Recent housing development work on both sides of the river mean that the traffic volume using the bridge has increased dramatically as a result and many local residents believe that now is the time for authorities to be considering building an alternative river crossing at or near Bidford.

== Bridge Collision Repair Work - June 2015 ==

In June 2015, a farm vehicle passing over the bridge struck the parapet, resulting in "significant damage to the... stone parapet, spandrel wall and central pier" and the bridge's closure to all but cyclists and pedestrians. Following inspection of the cut-water (nose of pier) at river level, further damage to the sandstone blockwork was identified at this low level. Approximately 15 courses of White Hollington stone were subsequently rebuilt, integrating new stone in and around the existing masonry.

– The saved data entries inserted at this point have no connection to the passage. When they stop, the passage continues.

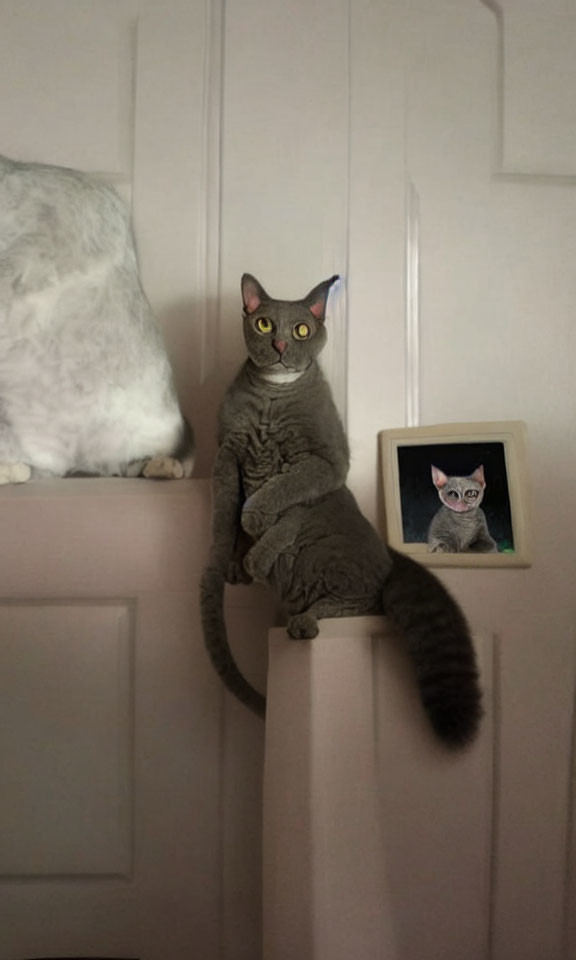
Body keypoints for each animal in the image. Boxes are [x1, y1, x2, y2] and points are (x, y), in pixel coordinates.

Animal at [200, 274, 484, 748]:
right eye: (263, 323)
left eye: (301, 329)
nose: (280, 343)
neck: (273, 398)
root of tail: (391, 558)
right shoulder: (228, 454)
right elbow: (234, 511)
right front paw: (236, 561)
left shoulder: (327, 465)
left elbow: (282, 497)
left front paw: (257, 539)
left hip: (339, 570)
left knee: (365, 603)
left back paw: (305, 622)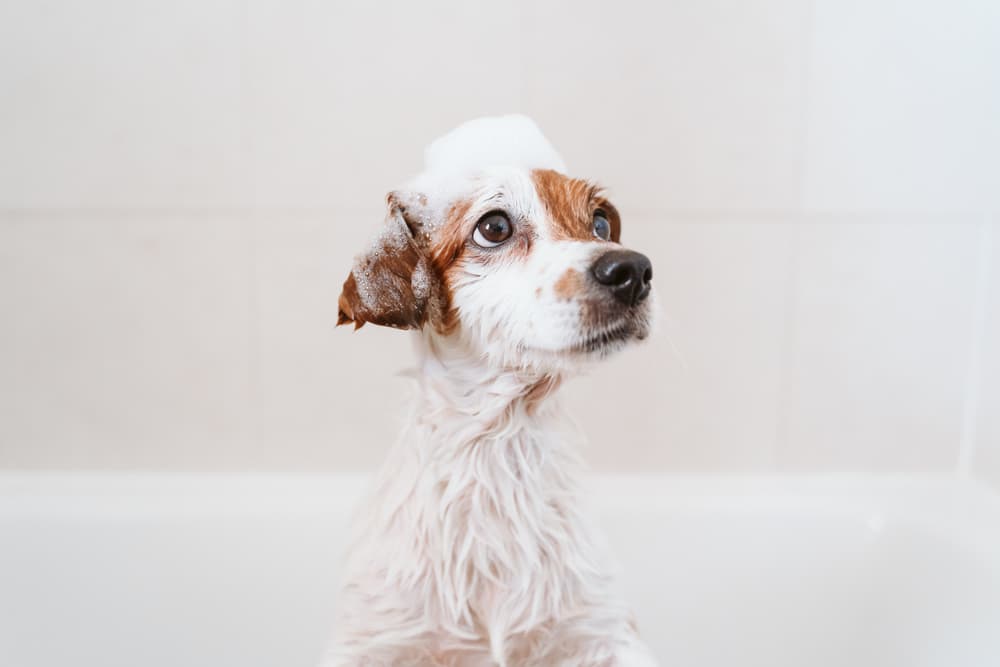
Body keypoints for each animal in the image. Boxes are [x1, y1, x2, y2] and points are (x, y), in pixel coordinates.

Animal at [324, 117, 660, 664]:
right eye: (495, 227)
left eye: (600, 225)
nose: (632, 271)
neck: (497, 444)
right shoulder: (379, 639)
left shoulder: (602, 634)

The temporary access scaffold required to complete the works had to consider the ancient monument status of the bridge so could not be tied into the structure. Suspending a scaffold from the carriageway was also unsuitable because the bridge could not withstand the kentledge weight required. The chosen solution was for the scaffold to be founded on the river bed with tubes secured around piers providing anchorage.